(Records):
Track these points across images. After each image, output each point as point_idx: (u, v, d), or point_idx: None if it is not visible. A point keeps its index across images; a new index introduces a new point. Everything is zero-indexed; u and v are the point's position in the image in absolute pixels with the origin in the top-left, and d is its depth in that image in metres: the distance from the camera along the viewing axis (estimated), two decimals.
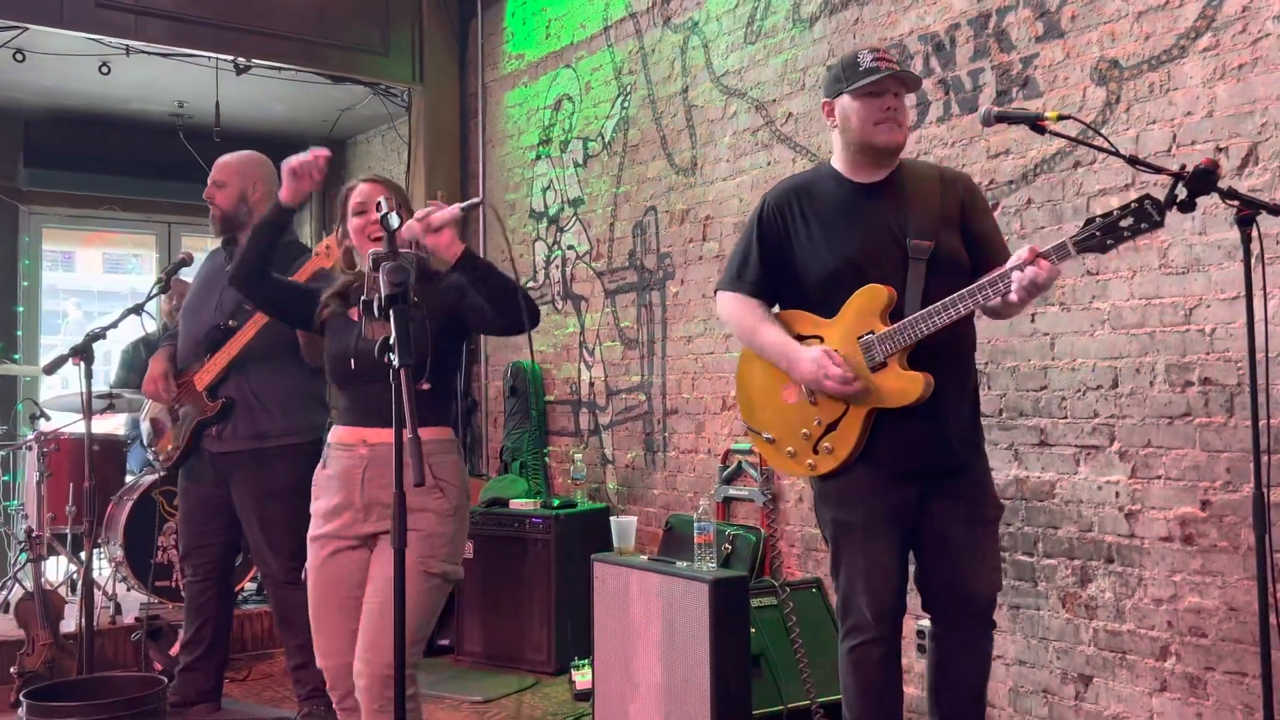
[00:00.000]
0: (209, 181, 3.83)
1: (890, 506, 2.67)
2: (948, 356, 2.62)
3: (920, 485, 2.67)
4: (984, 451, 2.79)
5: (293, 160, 2.65)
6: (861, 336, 2.60)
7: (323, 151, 2.65)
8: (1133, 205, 2.34)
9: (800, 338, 2.71)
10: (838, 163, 2.75)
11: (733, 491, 4.33)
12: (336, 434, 2.67)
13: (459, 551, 2.64)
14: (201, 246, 7.53)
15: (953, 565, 2.71)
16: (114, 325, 3.57)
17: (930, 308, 2.53)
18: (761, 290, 2.80)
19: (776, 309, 2.82)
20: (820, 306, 2.71)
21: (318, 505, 2.66)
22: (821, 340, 2.67)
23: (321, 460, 2.69)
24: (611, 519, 3.96)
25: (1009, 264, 2.46)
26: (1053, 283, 2.44)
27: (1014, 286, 2.43)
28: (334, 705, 2.71)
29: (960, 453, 2.67)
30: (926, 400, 2.56)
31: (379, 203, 2.19)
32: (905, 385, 2.56)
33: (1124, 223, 2.35)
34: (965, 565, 2.70)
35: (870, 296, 2.60)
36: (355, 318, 2.63)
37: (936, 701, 2.84)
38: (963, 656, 2.79)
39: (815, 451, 2.71)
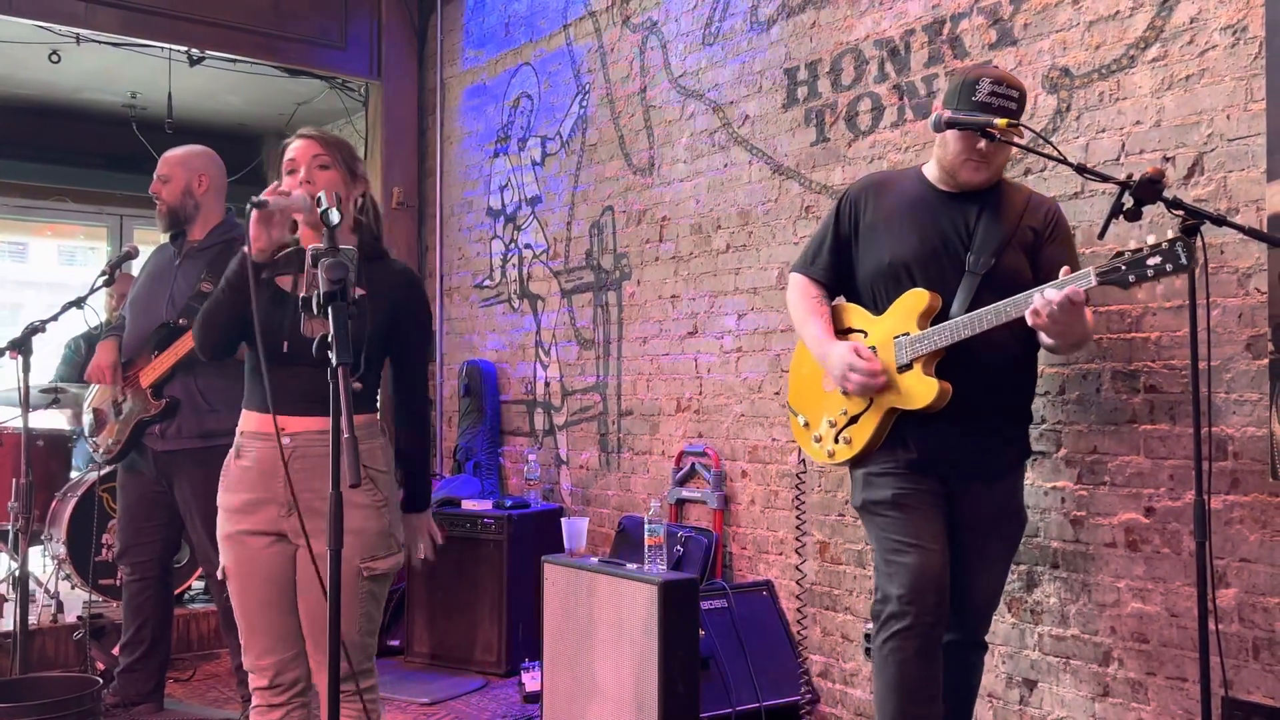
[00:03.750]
0: (154, 176, 3.78)
1: (924, 487, 2.68)
2: (984, 369, 2.64)
3: (947, 480, 2.69)
4: (1022, 461, 2.82)
5: (269, 197, 2.29)
6: (897, 336, 2.67)
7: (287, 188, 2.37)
8: (1163, 245, 2.30)
9: (849, 330, 2.79)
10: (928, 167, 2.81)
11: (686, 493, 4.31)
12: (251, 421, 2.46)
13: (398, 537, 2.48)
14: (154, 239, 7.42)
15: (958, 573, 2.72)
16: (54, 318, 3.50)
17: (959, 318, 2.58)
18: (828, 278, 2.87)
19: (841, 300, 2.88)
20: (871, 302, 2.79)
21: (231, 498, 2.46)
22: (865, 335, 2.74)
23: (234, 450, 2.48)
24: (562, 520, 3.94)
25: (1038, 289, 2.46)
26: (1079, 312, 2.41)
27: (1033, 305, 2.41)
28: (283, 702, 2.47)
29: (983, 464, 2.69)
30: (954, 408, 2.60)
31: (319, 198, 2.14)
32: (921, 390, 2.61)
33: (1151, 261, 2.31)
34: (969, 576, 2.73)
35: (915, 299, 2.66)
36: (287, 287, 2.43)
37: None
38: (953, 666, 2.79)
39: (836, 441, 2.78)
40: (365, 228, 2.55)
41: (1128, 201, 2.40)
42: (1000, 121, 2.53)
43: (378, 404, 2.59)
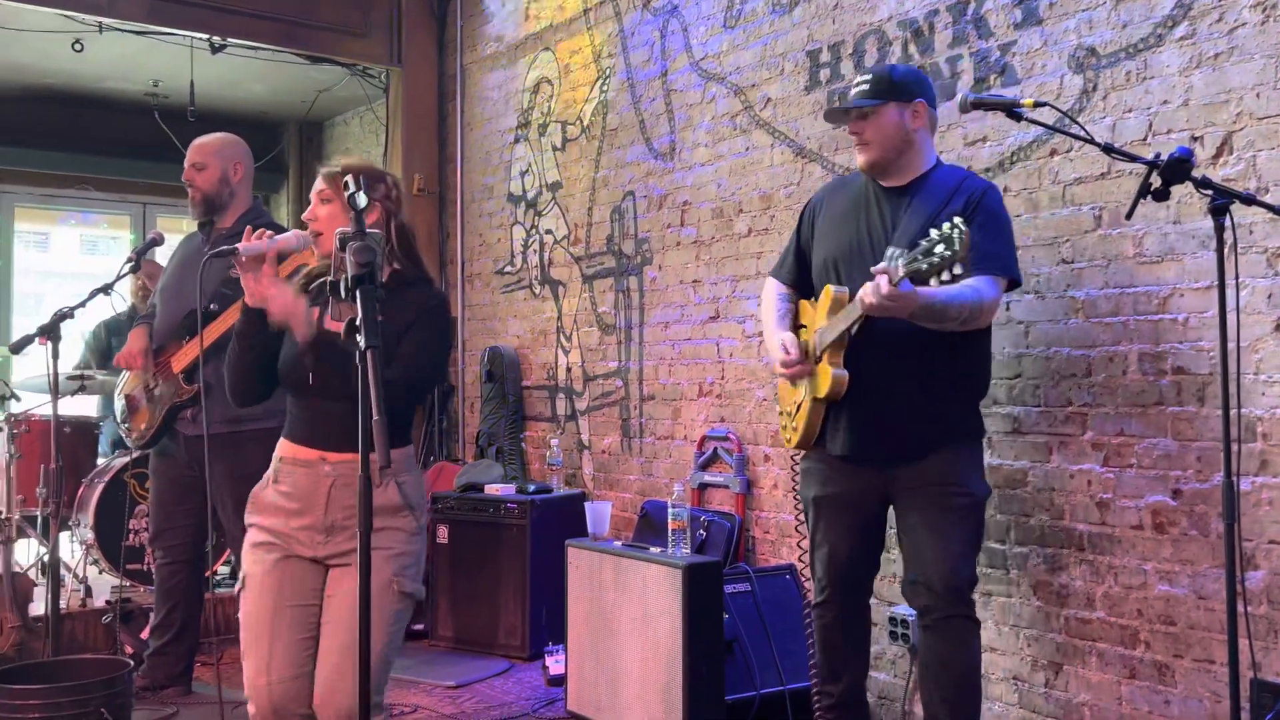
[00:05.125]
0: (187, 164, 3.81)
1: (843, 490, 2.90)
2: (895, 350, 2.74)
3: (880, 470, 2.83)
4: (959, 438, 2.83)
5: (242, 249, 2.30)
6: (817, 330, 2.82)
7: (263, 233, 2.38)
8: (945, 232, 2.35)
9: (802, 326, 2.99)
10: None
11: (708, 478, 4.32)
12: (289, 449, 2.42)
13: (421, 571, 2.47)
14: (177, 228, 7.46)
15: (914, 550, 2.84)
16: (82, 305, 3.53)
17: (843, 311, 2.73)
18: (792, 280, 3.07)
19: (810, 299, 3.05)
20: (815, 298, 2.95)
21: (262, 519, 2.42)
22: (807, 328, 2.93)
23: (270, 476, 2.44)
24: (586, 504, 3.95)
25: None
26: (895, 304, 2.50)
27: (863, 296, 2.56)
28: None
29: (909, 441, 2.78)
30: (864, 393, 2.74)
31: (346, 181, 2.15)
32: (823, 380, 2.79)
33: (937, 249, 2.37)
34: (925, 551, 2.81)
35: (825, 294, 2.82)
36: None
37: (922, 692, 2.91)
38: (936, 646, 2.83)
39: (791, 428, 2.99)
40: (392, 254, 2.46)
41: (1155, 181, 2.39)
42: (1028, 101, 2.52)
43: (410, 433, 2.51)
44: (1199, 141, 2.82)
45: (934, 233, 2.39)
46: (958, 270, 2.35)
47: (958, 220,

(Activity):
Retype the entries above exactly, but only from the line containing "4: (984, 451, 2.79)" through the line containing "31: (379, 203, 2.19)", both included.

(Problem solution):
4: (984, 451, 2.79)
5: (293, 160, 2.65)
6: (861, 336, 2.60)
7: (323, 151, 2.65)
8: (1133, 205, 2.34)
9: (800, 338, 2.71)
10: (838, 163, 2.75)
11: (733, 491, 4.33)
12: (336, 434, 2.67)
13: (459, 551, 2.64)
14: (201, 246, 7.53)
15: (953, 565, 2.71)
16: (114, 325, 3.57)
17: (930, 308, 2.53)
18: (761, 290, 2.80)
19: (776, 309, 2.82)
20: (820, 306, 2.71)
21: (318, 505, 2.66)
22: (821, 340, 2.67)
23: (321, 460, 2.69)
24: (611, 519, 3.96)
25: (1009, 264, 2.46)
26: (1053, 283, 2.44)
27: (1014, 286, 2.43)
28: (334, 705, 2.71)
29: (960, 453, 2.67)
30: (926, 400, 2.56)
31: (379, 203, 2.19)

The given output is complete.